Let's say we want to print all of the artists before "Luis Fonsi". We could use the following for loop and break statement:

for song in songs:
    if song[2] == "Luis Fonsi":
        break
    print (song[2])

The following values only are printed, because once the value equals to "Luis Fonsi", the loop is terminated:

artists
Ed Sheeran

If we wanted to print all values except for "Luis Fonsi", we could use the continue statement instead:

for song in songs:
    if song[2] == "Luis Fonsi":
        continue
    print (song[2])

Below are the first five values printed. Notice that when the value equals to "Luis Fonsi", it's skipped:

artists
Ed Sheeran
The Chainsmokers
DJ Khaled
Kendrick Lamar

But wait! We changed our minds and now want to see all the artists. We can change the continue statement to a pass statement to stop the if statement from executing:

 for song in songs:
    if song[2] == "Luis Fonsi":
        pass
    print (song[2])

Now, we see the output is the same as our original list!

artists
Ed Sheeran
Luis Fonsi
Luis Fonsi
The Chainsmokers

Let's practice using the break, continue, and pass statement next.

Instructions:

We've already imported the csv file and stored the data as a list of lists in songs. In the editor below:

  • Use a for loop to iterate through songs.
    • Append each artist's name to artists_list EXCEPT:
      • If the artist's name is artists.
      • If the artist's name is already in artists_list.
  • Print artists_list.

Project: explore the speechiness column

In this project, you'll use loops to analyze the "speechiness" of the top Spotify tracks of 2017. "Speechiness" is defined as a measure of the presence of spoken words in the song; the more speech-like the song, the closer the value in this column is to 1.0. According to the column descriptions, the values can be broken down as such:

1.0 - .66: Likely made entirely of spoken words
.66 - .33: Contains both music and speech, such as rap music
.33 - 0.0: Likely represents just music

Let's use the categories above to evaluate the "speechiness" of 2017's popular music.

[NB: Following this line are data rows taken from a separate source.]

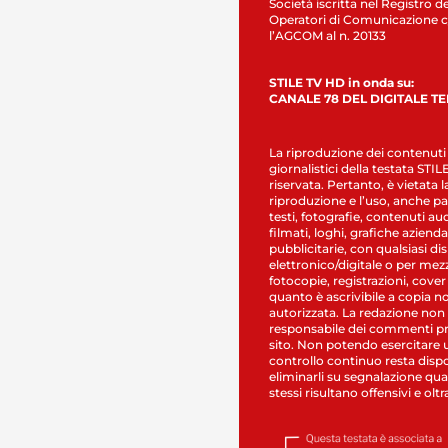
Società iscritta nel Registro de
Operatori di Comunicazione c
l’AGCOM al n. 20133
STILE TV HD in onda su:
CANALE 78 DEL DIGITALE T
La riproduzione dei contenuti
giornalistici della testata STI
riservata. Pertanto, è vietata l
riproduzione e l’uso, anche par
testi, fotografie, contenuti au
filmati, loghi, grafiche aziendal
pubblicitarie, con qualsiasi di
elettronico/digitale o per mez
fotocopie, registrazioni, cover
quanto è ascrivibile a copia n
autorizzata. La redazione non
responsabile dei commenti pr
sito. Non potendo esercitare 
controllo continuo resta dispo
eliminarli su segnalazione qual
stessi risultano offensivi e oltr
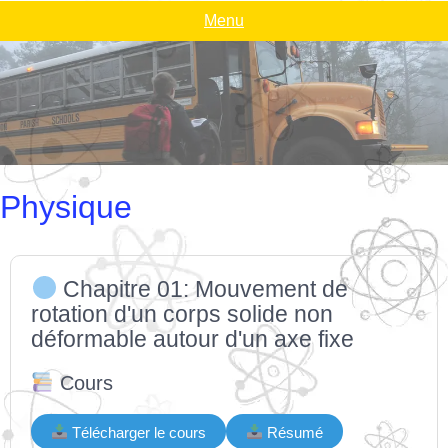
Menu
Physique
Chapitre 01: Mouvement de
rotation d'un corps solide non
déformable autour d'un axe fixe
Cours
Télécharger le cours
Résumé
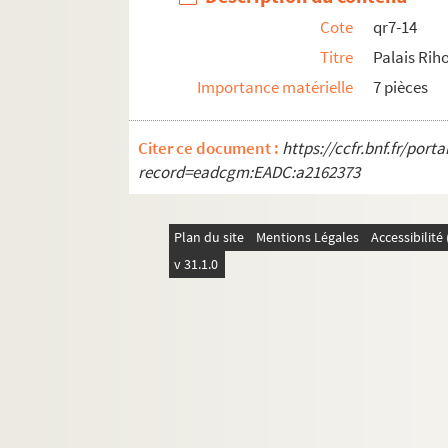
Cote
qr7-14
Titre
Palais Riho
Importance matérielle
7 pièces
Citer ce document :
https://ccfr.bnf.fr/por
record=eadcgm:EADC:a2162373
Plan du site
Mentions Légales
Accessibilit
v 31.1.0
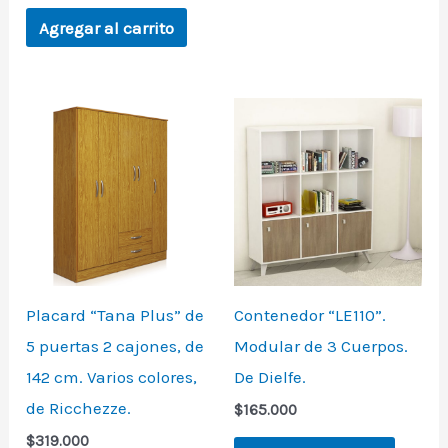
Agregar al carrito
Placard “Tana Plus” de
Contenedor “LE110”.
5 puertas 2 cajones, de
Modular de 3 Cuerpos.
142 cm. Varios colores,
De Dielfe.
de Ricchezze.
$
165.000
$
319.000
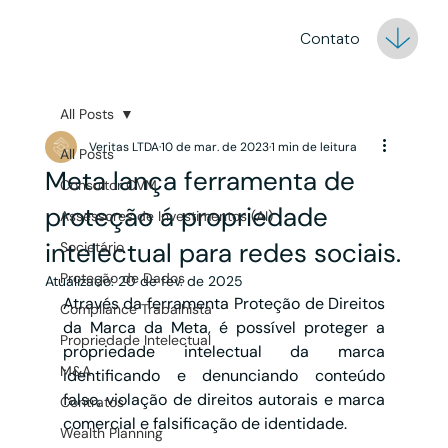
Contato
All Posts
Veritas LTDA
10 de mar. de 2023
1 min de leitura
All Posts
Meta lança ferramenta de
Consultor CVM
proteção á propriedade
Assessores de Investimentos (AI)
intelectual para redes sociais.
Societário
Proteção de Dados
Atualizado:
20 de fev. de 2025
Através da ferramenta Proteção de Direitos 
Compliance Trabalhista
da Marca da Meta, é possível proteger a 
Propriedade Intelectual
propriedade intelectual da marca 
M&A
identificando e denunciando conteúdo 
falso, violação de direitos autorais e marca 
Contratos
comercial e falsificação de identidade. 
Wealth Planning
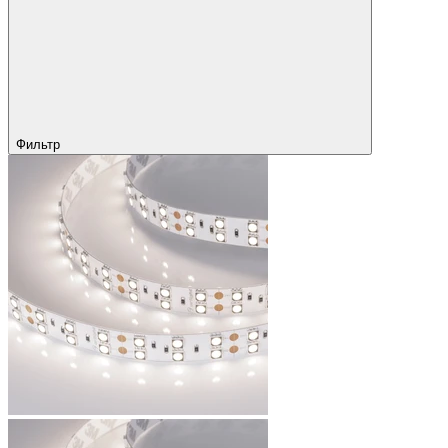
Фильтр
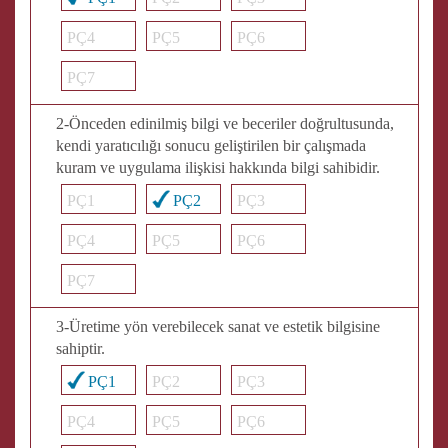
PÇ4
PÇ5
PÇ6
PÇ7
2-Önceden edinilmiş bilgi ve beceriler doğrultusunda,
kendi yaratıcılığı sonucu geliştirilen bir çalışmada
kuram ve uygulama ilişkisi hakkında bilgi sahibidir.
PÇ1
PÇ2
PÇ3
PÇ4
PÇ5
PÇ6
PÇ7
3-Üretime yön verebilecek sanat ve estetik bilgisine
sahiptir.
PÇ1
PÇ2
PÇ3
PÇ4
PÇ5
PÇ6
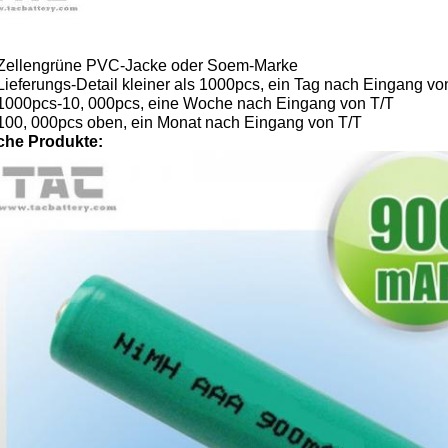
Zellengrüne PVC-Jacke oder Soem-Marke
Lieferungs-Detail kleiner als 1000pcs, ein Tag nach Eingang vo
1000pcs-10, 000pcs, eine Woche nach Eingang von T/T
100, 000pcs oben, ein Monat nach Eingang von T/T
che Produkte:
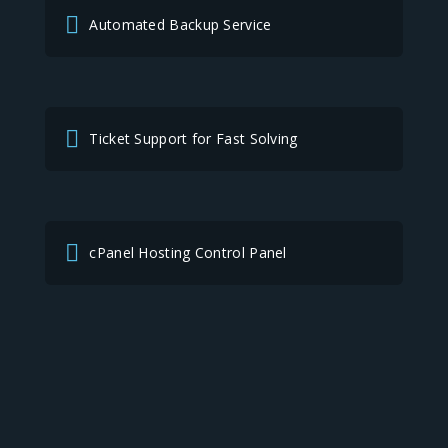
Automated Backup Service
Ticket Support for Fast Solving
cPanel Hosting Control Panel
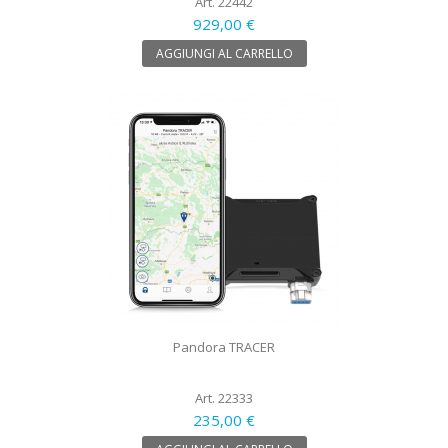
Art. 22442
929,00 €
AGGIUNGI AL CARRELLO
Pandora TRACER
Art. 22333
235,00 €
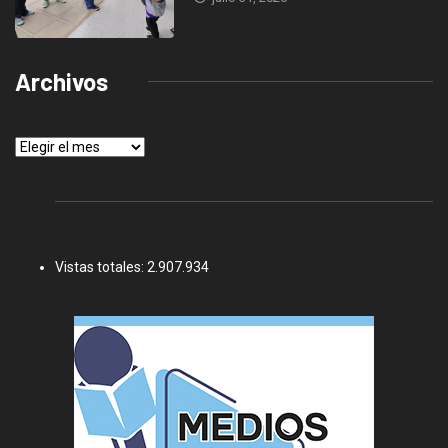
Archivos
Archivos
Vistas totales:
2.907.934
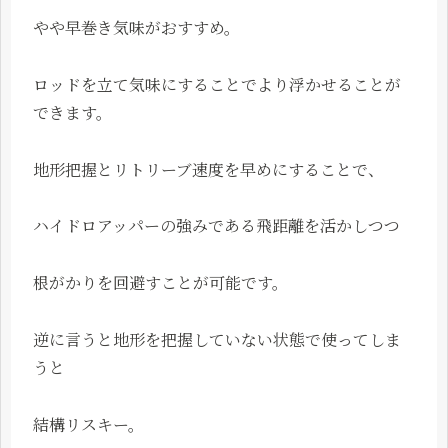
やや早巻き気味がおすすめ。
ロッドを立て気味にすることでより浮かせることが
できます。
地形把握とリトリーブ速度を早めにすることで、
ハイドロアッパーの強みである飛距離を活かしつつ
根がかりを回避すことが可能です。
逆に言うと地形を把握していない状態で使ってしま
うと
結構リスキー。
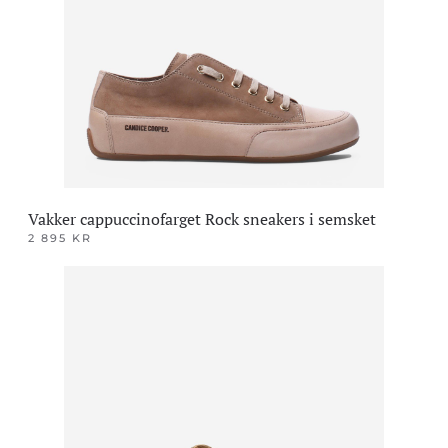
Vakker cappuccinofarget Rock sneakers i semsket
2 895
KR
Dette
produktet
har
flere
varianter.
Alternativene
kan
velges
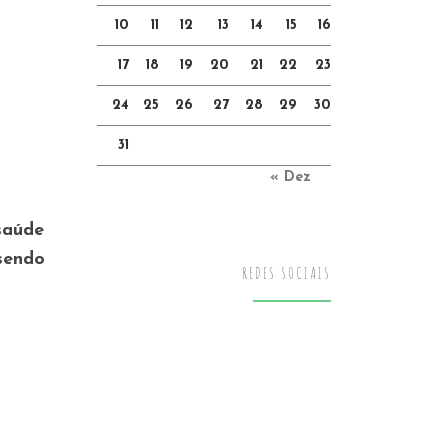
10
11
12
13
14
15
16
17
18
19
20
21
22
23
24
25
26
27
28
29
30
31
« Dez
saúde
 sendo
REDES SOCIAIS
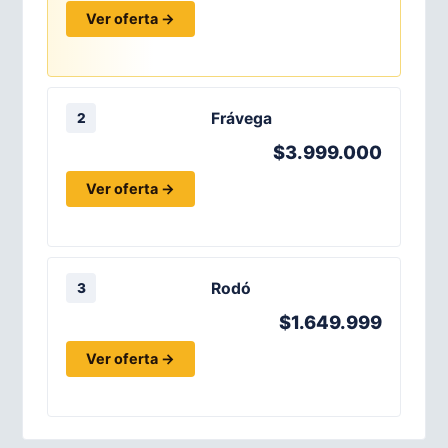
Ver oferta →
Frávega
2
$3.999.000
Ver oferta →
Rodó
3
$1.649.999
Ver oferta →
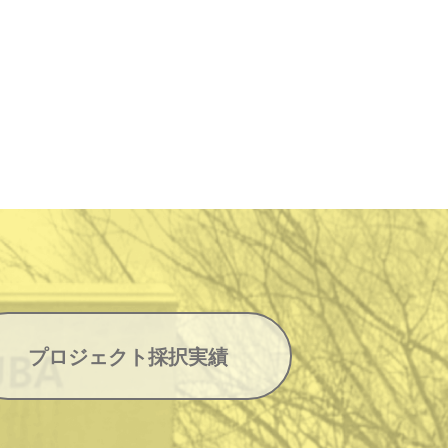
プロジェクト採択実績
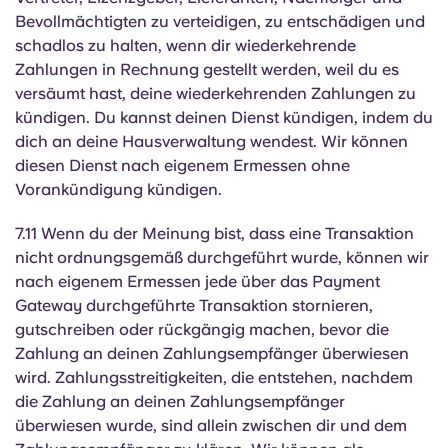
Bevollmächtigten zu verteidigen, zu entschädigen und
schadlos zu halten, wenn dir wiederkehrende
Zahlungen in Rechnung gestellt werden, weil du es
versäumt hast, deine wiederkehrenden Zahlungen zu
kündigen. Du kannst deinen Dienst kündigen, indem du
dich an deine Hausverwaltung wendest. Wir können
diesen Dienst nach eigenem Ermessen ohne
Vorankündigung kündigen.
7.11 Wenn du der Meinung bist, dass eine Transaktion
nicht ordnungsgemäß durchgeführt wurde, können wir
nach eigenem Ermessen jede über das Payment
Gateway durchgeführte Transaktion stornieren,
gutschreiben oder rückgängig machen, bevor die
Zahlung an deinen Zahlungsempfänger überwiesen
wird. Zahlungsstreitigkeiten, die entstehen, nachdem
die Zahlung an deinen Zahlungsempfänger
überwiesen wurde, sind allein zwischen dir und dem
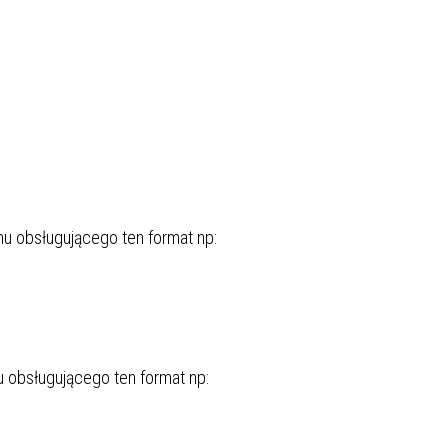
u obsługującego ten format np:
 obsługującego ten format np:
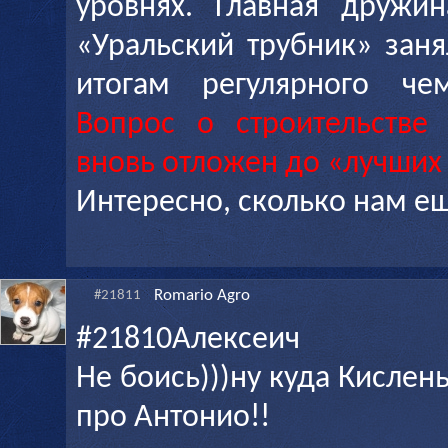
уровнях. Главная дружи
«Уральский трубник» зан
итогам регулярного чем
Вопрос о строительстве 
вновь отложен до «лучших
Интересно, сколько нам е
Romario Agro
#21811
#21810Алексеич
Не боись)))ну куда Кислень
про Антонио!!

We've already imported the data and saved it in the songs list. Speechiness is the 9th element in songs. In order to perform any numerical comparisons, this value has to be converted to a float type. We've already done that conversion for you and saved it in speechiness_float variable.

  • Set three variables equal to 0: low_speechiness, medium_speechiness, high_speechiness
  • Use a for loop to iterate through each value in the speechiness column.
    • If song[8] equals to 'speechiness', skip over it.
    • If speechiness_float is greater than .66, add 1 to high_speechiness.
    • If speechiness_float is between .66 and .33, add 1 to medium_speechiness.
    • If speechiness_float is less than .33, add 1 to low_speechiness.
  • Print low_speechiness, medium_speechiness, high_speechiness.

You should see that all but six of the songs have a speechiness value less than .33. Was rap music less popular than other music genres in 2017? Or, maybe Spotify listeners just prefer other kinds of music to rap music.

That's it for the guided steps! But you can continue to explore the dataset on your own. Here are some additional steps:

  1. Explore the duration_ms column. What is the average length of the songs? What is the longest duration? What is the shortest duration?
  2. Explore the "instrumentalness" column. How many songs have a value below .5? How many songs have a value above .5?
  3. Which artists have more than one song in the dataset?